If you have any ideas how this would be done either with syntax changes or with API let's hear 'em.

jupelius commented 10 years ago

For syntax I'd recommend a simple one character specifier when defining a mutable container. Example: ?list = ["one", "two", "three", "four"]; or similar

RauliL commented 10 years ago

Variables cannot hold information about mutability since they can hold any values and can be declared at any point of time. Thus, variables cannot hold information about the objects they reference.

More valid way of using syntax to declare container mutable/immutable would be something like this: ?["one", "two", "three"].

Then again, that could potentially cause issues with ternary operator, at least readability issues: foo ? ?["bar"] : ?["baz"].

RauliL commented 10 years ago

And in OO language something like that should be done with method calls. Like this:

["one", "two", "three"].freeze()

Freeze method would mark object as "frozen" which prevents further modifications on it.

This raises more questions though. Should object freezing be allowed only on containers or every type of objects? What should happen when an modification is attempted on frozen object? Should it throw an exception or just silently ignore it?

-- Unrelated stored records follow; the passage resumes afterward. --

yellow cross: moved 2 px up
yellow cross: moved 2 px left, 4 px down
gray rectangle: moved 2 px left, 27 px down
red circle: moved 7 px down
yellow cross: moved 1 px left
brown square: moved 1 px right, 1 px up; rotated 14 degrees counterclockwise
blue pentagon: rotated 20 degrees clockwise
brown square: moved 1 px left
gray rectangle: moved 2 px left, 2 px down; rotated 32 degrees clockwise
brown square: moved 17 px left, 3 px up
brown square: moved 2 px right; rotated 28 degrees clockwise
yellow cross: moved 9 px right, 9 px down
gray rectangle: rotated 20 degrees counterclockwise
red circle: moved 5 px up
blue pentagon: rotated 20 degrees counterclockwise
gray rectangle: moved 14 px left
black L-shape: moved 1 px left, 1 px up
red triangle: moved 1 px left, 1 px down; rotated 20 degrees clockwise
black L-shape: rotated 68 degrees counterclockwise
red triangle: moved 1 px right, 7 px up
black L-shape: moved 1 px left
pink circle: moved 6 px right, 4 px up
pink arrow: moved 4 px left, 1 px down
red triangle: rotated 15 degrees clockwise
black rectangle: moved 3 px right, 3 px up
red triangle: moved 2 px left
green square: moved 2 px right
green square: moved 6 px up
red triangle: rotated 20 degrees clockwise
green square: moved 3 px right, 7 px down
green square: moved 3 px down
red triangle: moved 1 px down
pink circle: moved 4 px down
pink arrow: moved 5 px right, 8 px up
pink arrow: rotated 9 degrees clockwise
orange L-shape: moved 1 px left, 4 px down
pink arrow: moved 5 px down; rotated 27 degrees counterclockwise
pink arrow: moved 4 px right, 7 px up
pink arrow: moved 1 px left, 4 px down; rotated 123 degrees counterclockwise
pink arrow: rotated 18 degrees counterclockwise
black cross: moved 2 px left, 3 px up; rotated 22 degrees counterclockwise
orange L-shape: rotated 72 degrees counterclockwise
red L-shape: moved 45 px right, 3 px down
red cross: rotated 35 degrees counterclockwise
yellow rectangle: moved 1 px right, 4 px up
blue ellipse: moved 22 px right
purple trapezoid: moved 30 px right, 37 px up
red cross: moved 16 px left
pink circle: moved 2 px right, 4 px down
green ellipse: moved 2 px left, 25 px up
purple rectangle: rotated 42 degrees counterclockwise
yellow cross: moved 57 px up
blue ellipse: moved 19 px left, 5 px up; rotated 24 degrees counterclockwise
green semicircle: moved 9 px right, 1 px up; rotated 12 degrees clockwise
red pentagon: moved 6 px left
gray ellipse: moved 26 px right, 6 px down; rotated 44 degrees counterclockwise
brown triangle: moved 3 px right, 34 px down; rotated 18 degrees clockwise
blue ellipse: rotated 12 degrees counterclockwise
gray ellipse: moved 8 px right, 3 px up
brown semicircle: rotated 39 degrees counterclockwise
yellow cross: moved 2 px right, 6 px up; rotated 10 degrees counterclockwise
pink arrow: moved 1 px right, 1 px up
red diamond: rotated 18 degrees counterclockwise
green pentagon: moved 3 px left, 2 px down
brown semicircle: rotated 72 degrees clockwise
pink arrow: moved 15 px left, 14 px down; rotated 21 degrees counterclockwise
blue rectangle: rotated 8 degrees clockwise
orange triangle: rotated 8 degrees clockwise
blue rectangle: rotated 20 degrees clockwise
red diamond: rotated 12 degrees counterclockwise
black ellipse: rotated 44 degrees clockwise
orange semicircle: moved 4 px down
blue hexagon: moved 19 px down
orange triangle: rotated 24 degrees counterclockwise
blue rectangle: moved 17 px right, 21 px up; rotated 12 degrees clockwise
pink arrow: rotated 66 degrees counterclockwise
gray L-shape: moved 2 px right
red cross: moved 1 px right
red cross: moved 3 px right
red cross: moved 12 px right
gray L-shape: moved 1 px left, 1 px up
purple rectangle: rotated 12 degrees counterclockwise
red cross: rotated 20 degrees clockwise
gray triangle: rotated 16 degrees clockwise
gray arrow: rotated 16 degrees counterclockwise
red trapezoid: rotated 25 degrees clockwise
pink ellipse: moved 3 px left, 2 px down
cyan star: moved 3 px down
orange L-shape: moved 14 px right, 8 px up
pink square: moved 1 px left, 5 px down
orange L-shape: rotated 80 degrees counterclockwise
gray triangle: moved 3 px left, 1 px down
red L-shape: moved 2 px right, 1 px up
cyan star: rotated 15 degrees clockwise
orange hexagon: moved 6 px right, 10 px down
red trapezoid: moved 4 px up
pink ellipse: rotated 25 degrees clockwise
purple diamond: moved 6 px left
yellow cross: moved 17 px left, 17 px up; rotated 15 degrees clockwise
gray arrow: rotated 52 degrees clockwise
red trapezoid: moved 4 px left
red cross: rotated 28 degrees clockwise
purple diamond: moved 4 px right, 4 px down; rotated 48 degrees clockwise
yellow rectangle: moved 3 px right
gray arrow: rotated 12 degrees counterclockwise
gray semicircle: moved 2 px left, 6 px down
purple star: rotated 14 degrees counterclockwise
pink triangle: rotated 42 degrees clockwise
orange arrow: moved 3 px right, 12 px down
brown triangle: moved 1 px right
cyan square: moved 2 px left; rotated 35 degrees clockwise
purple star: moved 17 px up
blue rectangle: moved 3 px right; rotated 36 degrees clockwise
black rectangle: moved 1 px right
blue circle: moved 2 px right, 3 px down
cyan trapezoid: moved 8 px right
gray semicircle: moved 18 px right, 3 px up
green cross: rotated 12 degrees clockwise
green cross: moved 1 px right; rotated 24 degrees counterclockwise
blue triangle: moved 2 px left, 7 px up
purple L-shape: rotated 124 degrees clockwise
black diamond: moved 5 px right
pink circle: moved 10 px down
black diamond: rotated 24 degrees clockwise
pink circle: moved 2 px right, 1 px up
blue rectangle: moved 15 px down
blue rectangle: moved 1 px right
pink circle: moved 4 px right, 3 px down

Ruby has object freezing and typical Ruby program contains shitloads of testing whether some object is frozen or not. This could become frustrating.

jupelius commented 10 years ago

I think silently ignoring explicit instructions is a bad thing. There should always be an error when you're trying to do something illegal.

RauliL commented 10 years ago

But constantly testing whether some object is mutable or not is not ideal either. That's one more reason to use only immutable containers.